Medizinische Klinik und Poliklinik I, Universitätsklinikum Carl Gustav Carus, Dresden, Germany.
Laboratory for Leukemia Diagnostics, Department of Medicine III, University Hospital, LMU Munich, Munich, Germany.
J Hematol Oncol. 2022 Sep 5;15(1):126. doi: 10.1186/s13045-022-01339-8.
The role of allogeneic hematopoietic cell transplantation (alloHCT) in acute myeloid leukemia (AML) with mutated IDH1/2 has not been defined. Therefore, we analyzed a large cohort of 3234 AML patients in first complete remission (CR1) undergoing alloHCT or conventional chemo-consolidation and investigated outcome in respect to IDH1/2 mutational subgroups (IDH1 R132C, R132H and IDH2 R140Q, R172K).
Genomic DNA was extracted from bone marrow or peripheral blood samples at diagnosis and analyzed for IDH mutations with denaturing high-performance liquid chromatography, Sanger sequencing and targeted myeloid panel next-generation sequencing, respectively. Statistical as-treated analyses were performed using R and standard statistical methods (Kruskal-Wallis test for continuous variables, Chi-square test for categorical variables, Cox regression for univariate and multivariable models), incorporating alloHCT as a time-dependent covariate.
Among 3234 patients achieving CR1, 7.8% harbored IDH1 mutations (36% R132C and 47% R132H) and 10.9% carried IDH2 mutations (77% R140Q and 19% R172K). 852 patients underwent alloHCT in CR1. Within the alloHCT group, 6.2% had an IDH1 mutation (43.4% R132C and 41.4% R132H) and 10% were characterized by an IDH2 mutation (71.8% R140Q and 24.7% R172K). Variants IDH1 R132C and IDH2 R172K showed a significant benefit from alloHCT for OS (p = .017 and p = .049) and RFS (HR = 0.42, p = .048 and p = .009) compared with chemotherapy only. AlloHCT in IDH2 R140Q mutated AML resulted in longer RFS (HR = 0.4, p = .002).

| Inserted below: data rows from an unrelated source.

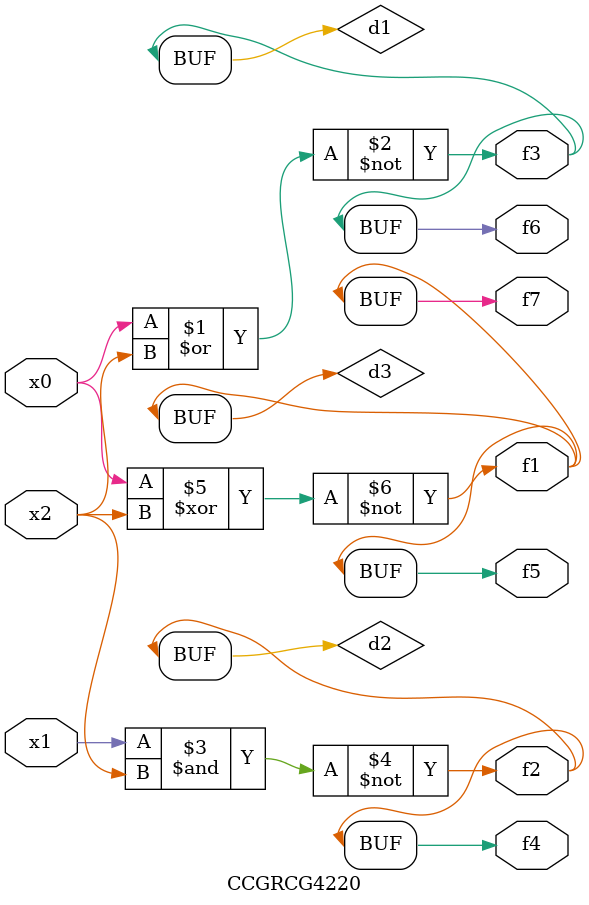
<source format=v>
module CCGRCG4220(
	input x0, x1, x2,
	output f1, f2, f3, f4, f5, f6, f7
);

	wire d1, d2, d3;

	nor (d1, x0, x2);
	nand (d2, x1, x2);
	xnor (d3, x0, x2);
	assign f1 = d3;
	assign f2 = d2;
	assign f3 = d1;
	assign f4 = d2;
	assign f5 = d3;
	assign f6 = d1;
	assign f7 = d3;
endmodule

</source>
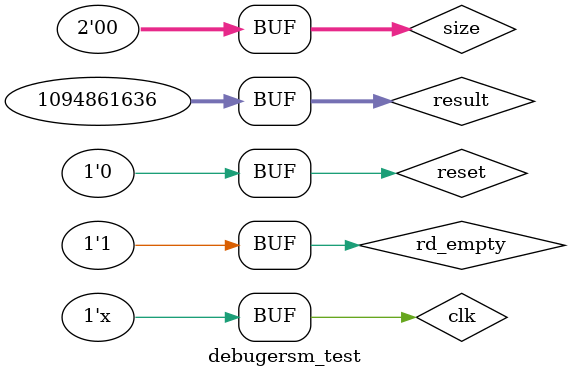
<source format=v>
`timescale 1ns / 1ps


module debugersm_test;

	// Inputs
	reg clk;
	reg reset;
	reg rd_empty;
	reg [31:0] result;
	reg [1:0] size;

	// Outputs
	wire wr;
	wire rd;
	wire [7:0] w_data;

	// Instantiate the Unit Under Test (UUT)
	debugersm uut (
		.clk(clk), 
		.reset(reset), 
		.rd_empty(rd_empty), 
		.result(result), 
		.size(size), 
		.wr(wr), 
		.rd(rd), 
		.w_data(w_data)
	);

	initial begin
		// Initialize Inputs
		clk = 0;
		reset = 1;
		rd_empty = 1;
		result = 0;
		size = 0;

		// Wait 100 ns for global reset to finish
		#100;
		
		reset = 0;
		#1;
		rd_empty = 0;
		result = 32'h41424344;
		size = 2'd0;
		#3;
		rd_empty = 1;
		
		
	
	
        
		// Add stimulus here

	end
	
	always
		begin
			clk = ~clk;
			#1;
		end
endmodule


</source>
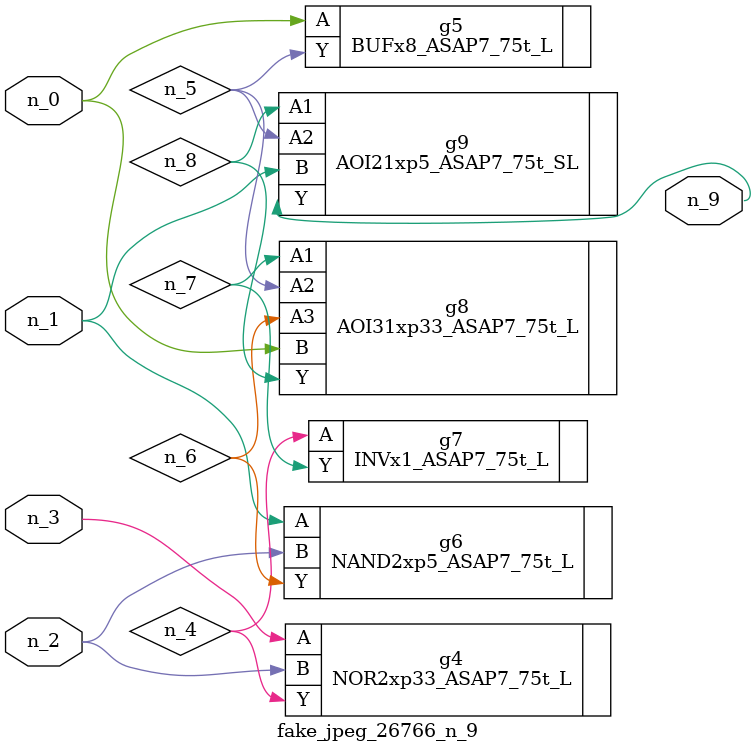
<source format=v>
module fake_jpeg_26766_n_9 (n_0, n_3, n_2, n_1, n_9);

input n_0;
input n_3;
input n_2;
input n_1;

output n_9;

wire n_4;
wire n_8;
wire n_6;
wire n_5;
wire n_7;

NOR2xp33_ASAP7_75t_L g4 ( 
.A(n_3),
.B(n_2),
.Y(n_4)
);

BUFx8_ASAP7_75t_L g5 ( 
.A(n_0),
.Y(n_5)
);

NAND2xp5_ASAP7_75t_L g6 ( 
.A(n_1),
.B(n_2),
.Y(n_6)
);

INVx1_ASAP7_75t_L g7 ( 
.A(n_4),
.Y(n_7)
);

AOI31xp33_ASAP7_75t_L g8 ( 
.A1(n_7),
.A2(n_5),
.A3(n_6),
.B(n_0),
.Y(n_8)
);

AOI21xp5_ASAP7_75t_SL g9 ( 
.A1(n_8),
.A2(n_5),
.B(n_1),
.Y(n_9)
);


endmodule
</source>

In this large as-treated analysis, we showed that alloHCT is able to overcome the negative prognostic impact of certain IDH mutational subclasses in first-line consolidation treatment and could pending prognostic validation, provide prognostic value for AML risk stratification and therapeutic decision making.
异基因造血细胞移植(alloHCT)在伴有突变 IDH1/2 的急性髓系白血病(AML)中的作用尚未明确。因此,我们分析了 3234 例在首次完全缓解(CR1)期接受 alloHCT 或常规化疗巩固治疗的 AML 患者的大型队列,并根据 IDH1/2 突变亚组(IDH1 R132C、R132H 和 IDH2 R140Q、R172K)研究了预后。
从骨髓或外周血样本中提取基因组 DNA,分别采用变性高效液相色谱法、Sanger 测序和靶向髓系 panel 下一代测序分析 IDH 突变。使用 R 和标准统计方法(连续变量的 Kruskal-Wallis 检验,分类变量的卡方检验,单变量和多变量模型的 Cox 回归)进行基于治疗的统计分析,将 alloHCT 作为时变协变量。
在 3234 例达到 CR1 的患者中,7.8%存在 IDH1 突变(36%为 R132C,47%为 R132H),10.9%存在 IDH2 突变(77%为 R140Q,19%为 R172K)。852 例患者在 CR1 期接受 alloHCT。在 alloHCT 组中,6.2%存在 IDH1 突变(43.4%为 R132C,41.4%为 R132H),10%存在 IDH2 突变(71.8%为 R140Q,24.7%为 R172K)。IDH1 R132C 和 IDH2 R172K 突变与仅接受化疗相比, alloHCT 对 OS(p=0.017 和 p=0.049)和 RFS(HR=0.42,p=0.048 和 p=0.009)有显著获益。alloHCT 可改善 IDH2 R140Q 突变 AML 的 RFS(HR=0.4,p=0.002)。
在这项大型基于治疗的分析中,我们表明 alloHCT 能够克服一线巩固治疗中某些 IDH 突变亚组的不良预后影响,并可能在预后验证后,为 AML 风险分层和治疗决策提供预后价值。